▶ **Spatial grounding data**:
►
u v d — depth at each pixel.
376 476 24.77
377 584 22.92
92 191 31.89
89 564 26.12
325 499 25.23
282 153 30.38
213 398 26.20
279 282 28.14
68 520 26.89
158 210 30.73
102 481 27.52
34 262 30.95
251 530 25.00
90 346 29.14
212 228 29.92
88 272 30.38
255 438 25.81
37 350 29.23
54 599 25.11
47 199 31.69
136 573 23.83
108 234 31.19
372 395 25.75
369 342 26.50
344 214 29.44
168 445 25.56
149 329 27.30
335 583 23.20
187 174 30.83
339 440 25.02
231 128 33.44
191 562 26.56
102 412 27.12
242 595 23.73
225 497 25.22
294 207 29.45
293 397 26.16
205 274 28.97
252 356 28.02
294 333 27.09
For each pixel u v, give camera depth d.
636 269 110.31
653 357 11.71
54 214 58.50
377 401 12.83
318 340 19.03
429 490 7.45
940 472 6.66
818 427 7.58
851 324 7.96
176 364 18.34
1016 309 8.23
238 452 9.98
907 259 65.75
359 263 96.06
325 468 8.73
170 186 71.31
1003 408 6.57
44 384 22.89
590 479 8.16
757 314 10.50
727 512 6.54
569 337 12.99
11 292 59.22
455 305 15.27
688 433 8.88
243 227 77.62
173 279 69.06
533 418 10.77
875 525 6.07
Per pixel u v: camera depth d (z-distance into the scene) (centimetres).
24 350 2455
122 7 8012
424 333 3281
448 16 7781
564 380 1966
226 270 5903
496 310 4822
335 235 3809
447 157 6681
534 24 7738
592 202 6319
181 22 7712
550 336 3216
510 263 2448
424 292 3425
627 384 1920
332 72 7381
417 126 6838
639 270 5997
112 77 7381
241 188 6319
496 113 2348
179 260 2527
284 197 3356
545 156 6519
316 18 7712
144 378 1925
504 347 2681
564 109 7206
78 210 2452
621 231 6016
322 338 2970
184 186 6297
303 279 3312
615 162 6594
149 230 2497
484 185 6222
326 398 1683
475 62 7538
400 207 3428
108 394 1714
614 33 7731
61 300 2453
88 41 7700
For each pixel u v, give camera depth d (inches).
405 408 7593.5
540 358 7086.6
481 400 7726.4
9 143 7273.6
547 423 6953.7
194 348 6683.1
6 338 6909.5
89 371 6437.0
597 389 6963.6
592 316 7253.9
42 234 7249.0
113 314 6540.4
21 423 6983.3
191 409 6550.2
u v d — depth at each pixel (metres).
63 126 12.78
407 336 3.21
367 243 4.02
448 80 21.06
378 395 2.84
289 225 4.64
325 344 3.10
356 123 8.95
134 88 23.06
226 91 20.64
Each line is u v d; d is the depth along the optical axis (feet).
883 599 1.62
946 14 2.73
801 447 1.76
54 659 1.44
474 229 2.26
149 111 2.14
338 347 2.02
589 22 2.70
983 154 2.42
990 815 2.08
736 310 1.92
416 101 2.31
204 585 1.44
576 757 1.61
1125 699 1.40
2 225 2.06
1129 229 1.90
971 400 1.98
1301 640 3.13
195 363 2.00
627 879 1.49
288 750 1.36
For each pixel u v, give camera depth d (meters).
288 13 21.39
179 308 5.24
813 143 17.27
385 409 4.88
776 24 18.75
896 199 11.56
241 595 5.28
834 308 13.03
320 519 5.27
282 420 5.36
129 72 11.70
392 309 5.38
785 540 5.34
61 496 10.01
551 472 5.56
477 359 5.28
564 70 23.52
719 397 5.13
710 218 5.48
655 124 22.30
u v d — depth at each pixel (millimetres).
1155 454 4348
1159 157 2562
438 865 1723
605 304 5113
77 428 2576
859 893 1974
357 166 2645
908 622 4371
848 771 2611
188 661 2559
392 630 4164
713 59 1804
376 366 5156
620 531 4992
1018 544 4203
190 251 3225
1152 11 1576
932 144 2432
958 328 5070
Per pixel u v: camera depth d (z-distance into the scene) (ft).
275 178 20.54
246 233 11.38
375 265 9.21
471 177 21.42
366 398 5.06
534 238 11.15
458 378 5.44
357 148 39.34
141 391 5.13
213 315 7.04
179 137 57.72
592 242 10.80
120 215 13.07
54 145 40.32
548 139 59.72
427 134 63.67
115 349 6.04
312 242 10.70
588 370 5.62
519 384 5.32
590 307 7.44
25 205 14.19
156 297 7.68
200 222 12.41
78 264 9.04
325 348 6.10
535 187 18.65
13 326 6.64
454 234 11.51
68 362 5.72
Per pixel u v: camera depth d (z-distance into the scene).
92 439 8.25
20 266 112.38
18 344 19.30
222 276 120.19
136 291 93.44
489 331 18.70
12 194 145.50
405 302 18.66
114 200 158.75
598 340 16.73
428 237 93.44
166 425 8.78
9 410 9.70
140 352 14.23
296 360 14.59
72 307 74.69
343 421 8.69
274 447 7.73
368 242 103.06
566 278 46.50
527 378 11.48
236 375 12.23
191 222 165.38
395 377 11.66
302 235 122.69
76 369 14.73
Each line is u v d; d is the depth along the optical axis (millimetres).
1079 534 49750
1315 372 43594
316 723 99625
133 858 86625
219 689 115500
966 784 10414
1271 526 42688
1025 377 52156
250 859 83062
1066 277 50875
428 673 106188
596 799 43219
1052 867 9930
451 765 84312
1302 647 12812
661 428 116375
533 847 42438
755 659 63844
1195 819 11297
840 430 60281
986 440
◄
▶ **Work to be completed**: Exactly as given, repeat each line above.

▶ **Problem solution**:
u v d — depth at each pixel.
376 476 24.77
377 584 22.92
92 191 31.89
89 564 26.12
325 499 25.23
282 153 30.38
213 398 26.20
279 282 28.14
68 520 26.89
158 210 30.73
102 481 27.52
34 262 30.95
251 530 25.00
90 346 29.14
212 228 29.92
88 272 30.38
255 438 25.81
37 350 29.23
54 599 25.11
47 199 31.69
136 573 23.83
108 234 31.19
372 395 25.75
369 342 26.50
344 214 29.44
168 445 25.56
149 329 27.30
335 583 23.20
187 174 30.83
339 440 25.02
231 128 33.44
191 562 26.56
102 412 27.12
242 595 23.73
225 497 25.22
294 207 29.45
293 397 26.16
205 274 28.97
252 356 28.02
294 333 27.09
For each pixel u v, give camera depth d.
636 269 110.31
653 357 11.71
54 214 58.50
377 401 12.83
318 340 19.03
429 490 7.45
940 472 6.66
818 427 7.58
851 324 7.96
176 364 18.34
1016 309 8.23
238 452 9.98
907 259 65.75
359 263 96.06
325 468 8.73
170 186 71.31
1003 408 6.57
44 384 22.89
590 479 8.16
757 314 10.50
727 512 6.54
569 337 12.99
11 292 59.22
455 305 15.27
688 433 8.88
243 227 77.62
173 279 69.06
533 418 10.77
875 525 6.07
Per pixel u v: camera depth d (z-distance into the scene) (centimetres).
24 350 2455
122 7 8012
424 333 3281
448 16 7781
564 380 1966
226 270 5903
496 310 4822
335 235 3809
447 157 6681
534 24 7738
592 202 6319
181 22 7712
550 336 3216
510 263 2448
424 292 3425
627 384 1920
332 72 7381
417 126 6838
639 270 5997
112 77 7381
241 188 6319
496 113 2348
179 260 2527
284 197 3356
545 156 6519
316 18 7712
144 378 1925
504 347 2681
564 109 7206
78 210 2452
621 231 6016
322 338 2970
184 186 6297
303 279 3312
615 162 6594
149 230 2497
484 185 6222
326 398 1683
475 62 7538
400 207 3428
108 394 1714
614 33 7731
61 300 2453
88 41 7700
For each pixel u v, give camera depth d (inches).
405 408 7593.5
540 358 7086.6
481 400 7726.4
9 143 7273.6
547 423 6953.7
194 348 6683.1
6 338 6909.5
89 371 6437.0
597 389 6963.6
592 316 7253.9
42 234 7249.0
113 314 6540.4
21 423 6983.3
191 409 6550.2
u v d — depth at each pixel (metres).
63 126 12.78
407 336 3.21
367 243 4.02
448 80 21.06
378 395 2.84
289 225 4.64
325 344 3.10
356 123 8.95
134 88 23.06
226 91 20.64
Each line is u v d; d is the depth along the optical axis (feet).
883 599 1.62
946 14 2.73
801 447 1.76
54 659 1.44
474 229 2.26
149 111 2.14
338 347 2.02
589 22 2.70
983 154 2.42
990 815 2.08
736 310 1.92
416 101 2.31
204 585 1.44
576 757 1.61
1125 699 1.40
2 225 2.06
1129 229 1.90
971 400 1.98
1301 640 3.13
195 363 2.00
627 879 1.49
288 750 1.36
For each pixel u v, give camera depth d (meters).
288 13 21.39
179 308 5.24
813 143 17.27
385 409 4.88
776 24 18.75
896 199 11.56
241 595 5.28
834 308 13.03
320 519 5.27
282 420 5.36
129 72 11.70
392 309 5.38
785 540 5.34
61 496 10.01
551 472 5.56
477 359 5.28
564 70 23.52
719 397 5.13
710 218 5.48
655 124 22.30
u v d — depth at each pixel (millimetres).
1155 454 4348
1159 157 2562
438 865 1723
605 304 5113
77 428 2576
859 893 1974
357 166 2645
908 622 4371
848 771 2611
188 661 2559
392 630 4164
713 59 1804
376 366 5156
620 531 4992
1018 544 4203
190 251 3225
1152 11 1576
932 144 2432
958 328 5070
Per pixel u v: camera depth d (z-distance into the scene) (ft).
275 178 20.54
246 233 11.38
375 265 9.21
471 177 21.42
366 398 5.06
534 238 11.15
458 378 5.44
357 148 39.34
141 391 5.13
213 315 7.04
179 137 57.72
592 242 10.80
120 215 13.07
54 145 40.32
548 139 59.72
427 134 63.67
115 349 6.04
312 242 10.70
588 370 5.62
519 384 5.32
590 307 7.44
25 205 14.19
156 297 7.68
200 222 12.41
78 264 9.04
325 348 6.10
535 187 18.65
13 326 6.64
454 234 11.51
68 362 5.72
Per pixel u v: camera depth d (z-distance into the scene).
92 439 8.25
20 266 112.38
18 344 19.30
222 276 120.19
136 291 93.44
489 331 18.70
12 194 145.50
405 302 18.66
114 200 158.75
598 340 16.73
428 237 93.44
166 425 8.78
9 410 9.70
140 352 14.23
296 360 14.59
72 307 74.69
343 421 8.69
274 447 7.73
368 242 103.06
566 278 46.50
527 378 11.48
236 375 12.23
191 222 165.38
395 377 11.66
302 235 122.69
76 369 14.73
Each line is u v d; d is the depth along the optical axis (millimetres).
1079 534 49750
1315 372 43594
316 723 99625
133 858 86625
219 689 115500
966 784 10414
1271 526 42688
1025 377 52156
250 859 83062
1066 277 50875
428 673 106188
596 799 43219
1052 867 9930
451 765 84312
1302 647 12812
661 428 116375
533 847 42438
755 659 63844
1195 819 11297
840 430 60281
986 440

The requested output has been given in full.